### What to work on
Can you copy out every line of the data below word for word, leaving the pictures out?

### Data for this task
━━━━━━
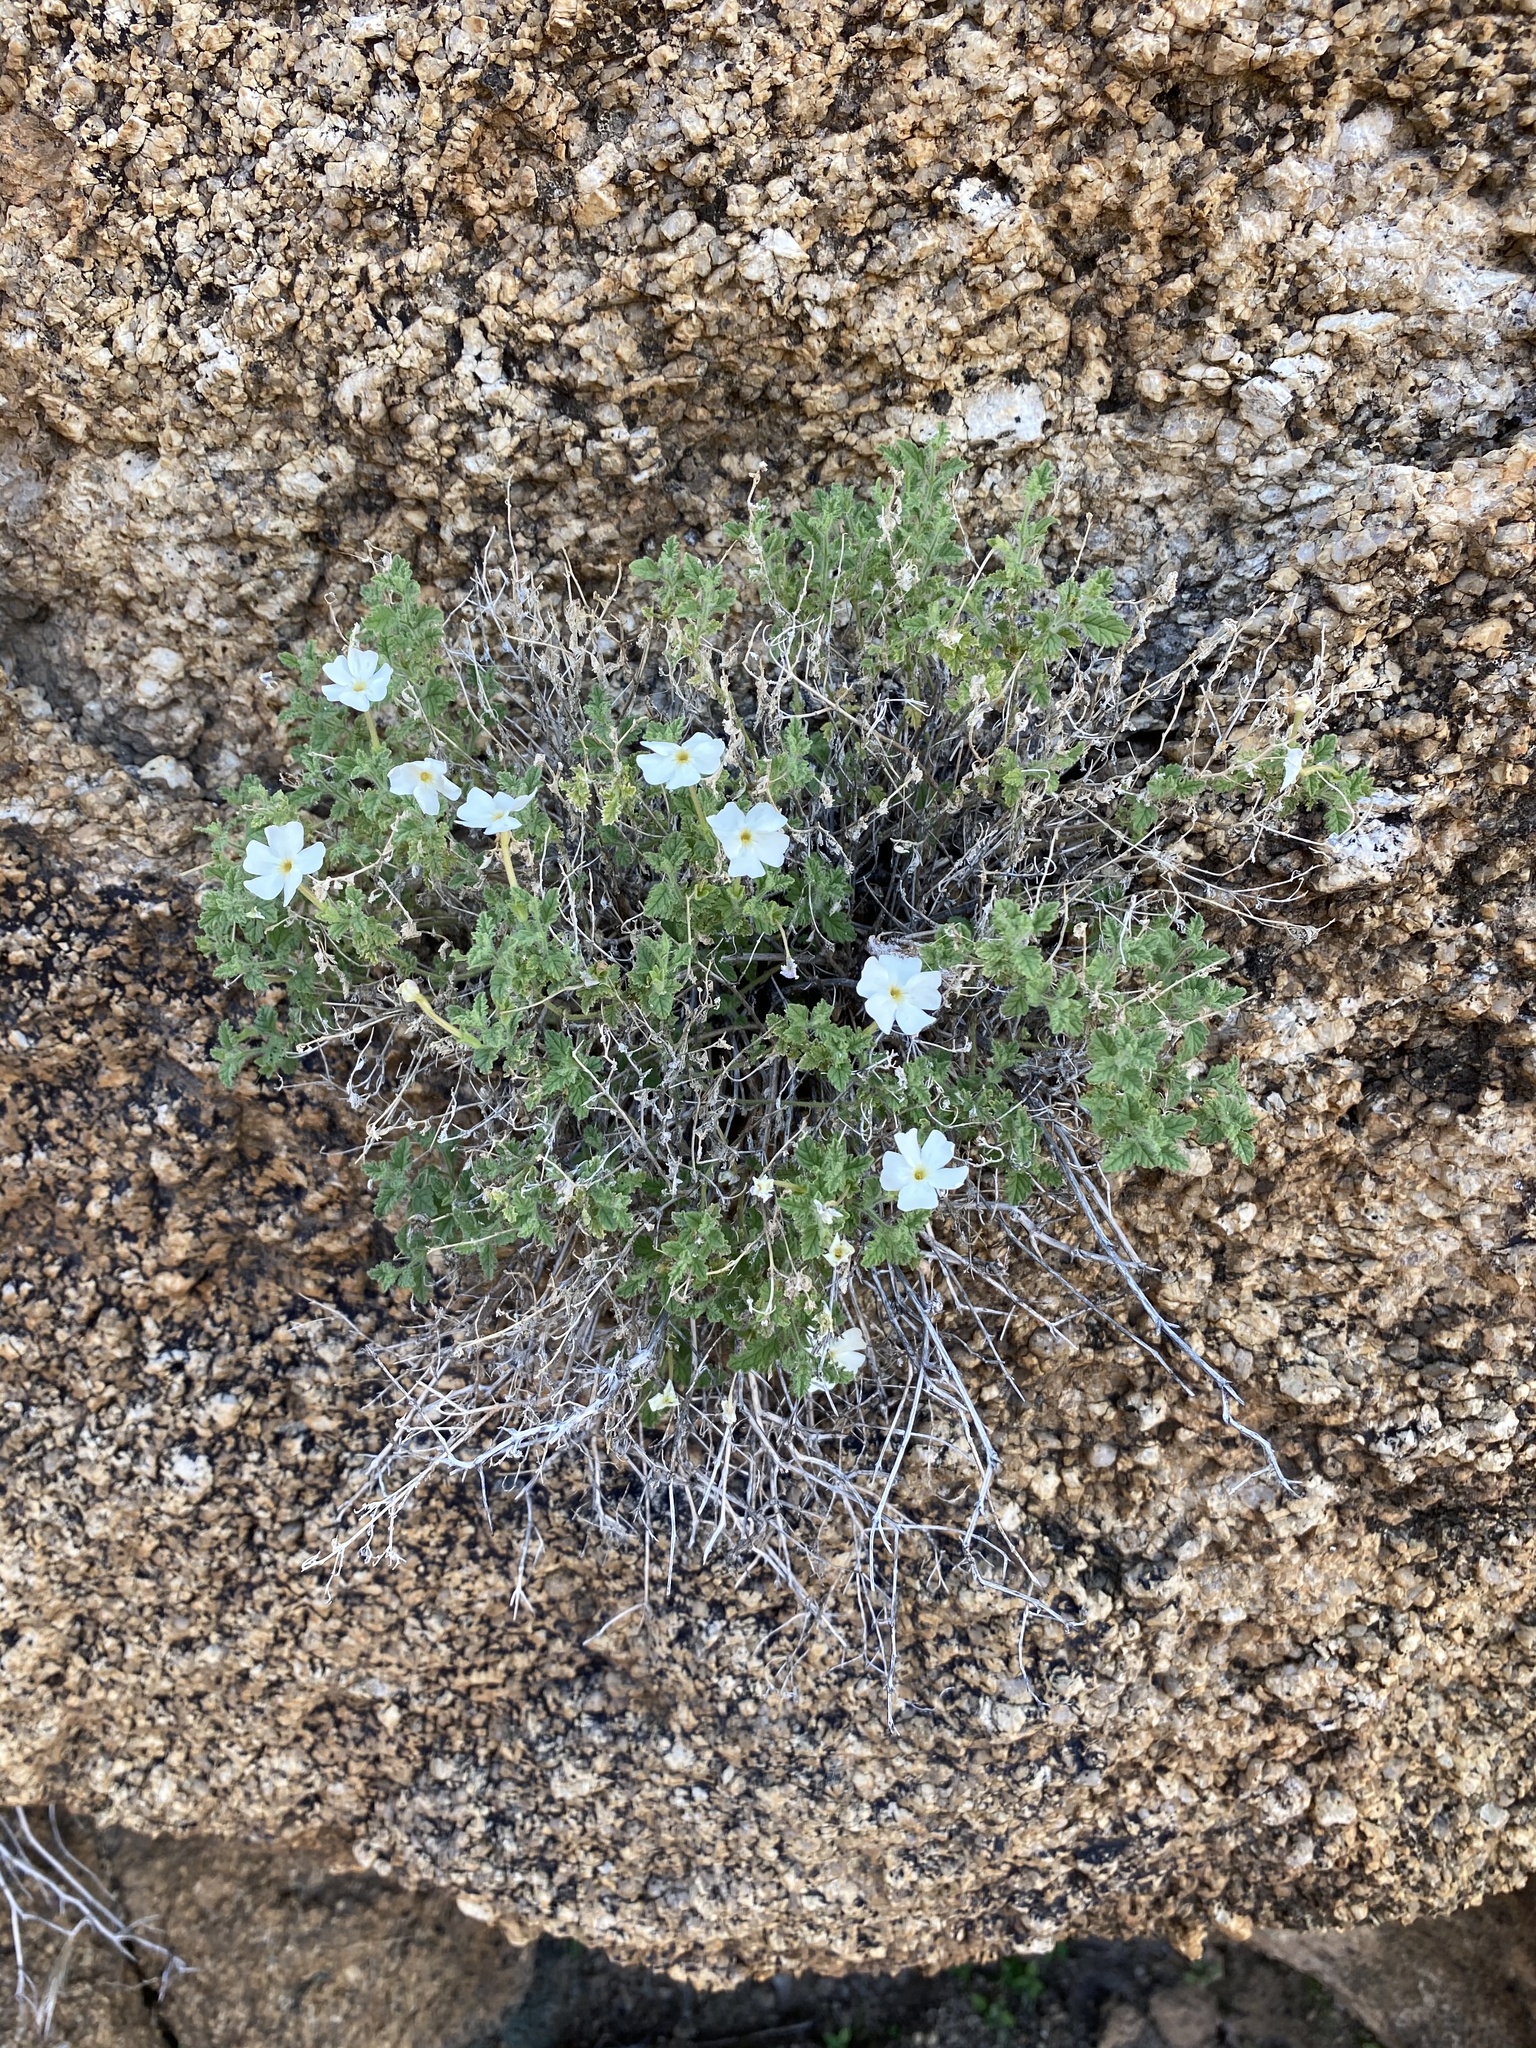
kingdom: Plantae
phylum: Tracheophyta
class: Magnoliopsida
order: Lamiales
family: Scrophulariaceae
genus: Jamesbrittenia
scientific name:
━━━━━━
### Completed exercise
kingdom: Plantae
phylum: Tracheophyta
class: Magnoliopsida
order: Lamiales
family: Scrophulariaceae
genus: Jamesbrittenia
scientific name:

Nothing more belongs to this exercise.